Llansannor Court is a Grade I listed building in Llansannor, near Cowbridge in the Vale of Glamorgan, south Wales. It became a Grade I listed building on 16 December 1952. It is believed to have been built during the Elizabethan era.

The walls are of rubble and the roof is slate. The house has two storeys in some places and three in others, is L-shaped, and has stone mullioned windows. During the 18th century it was owned by the politician Francis Gwyn, who inherited it from his father, Edward Gwyn. On Francis's death it passed to his son, Edward Prideaux Gwyn.

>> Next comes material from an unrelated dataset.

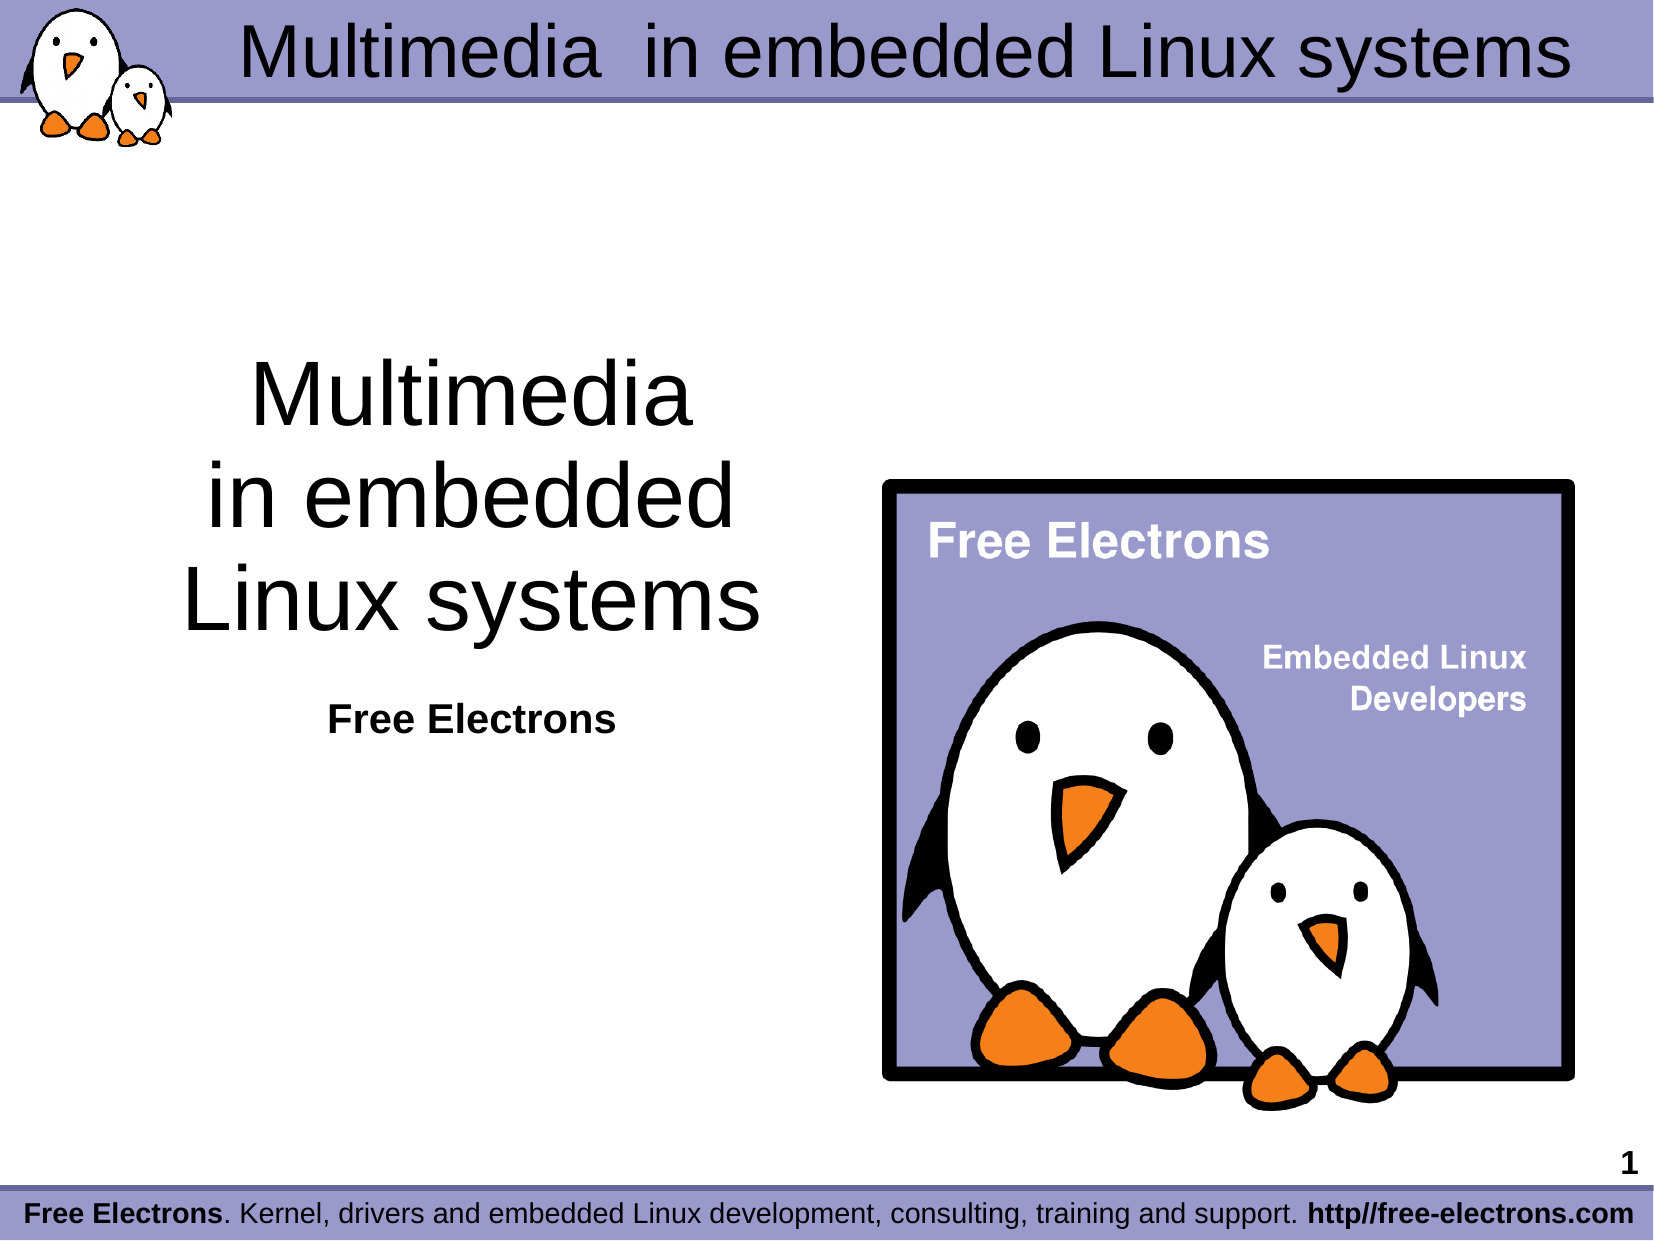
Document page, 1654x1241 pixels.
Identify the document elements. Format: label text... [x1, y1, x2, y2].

Although the fabric of the house is mostly of the 16th and 17th centuries, it was enlarged and refurbished during the Georgian period. However, when the last member of the Gwyn family died in 1846, the entire contents of the house were sold to a wealthy merchant who used only five rooms, allowing the rest of the house to deteriorate. It subsequently passed through several generations of the Roper family, who helped restore the house and gardens.

Within the grounds of Llansannor Court is the local parish church, the Church of St Senwyr, the only one in Wales dedicated to this particular saint.

The house has been used as a filming location for many television programmes, including multiple episodes of Doctor Who, such as "The Unicorn and the Wasp", "Tooth and Claw" and "The Woman Who Lived".

A community organisation called LAMBS ("Llansannor Ancient and Modern Buildings and Settlements") was formed in 1999 in order to plan for the millennium and support local heritage.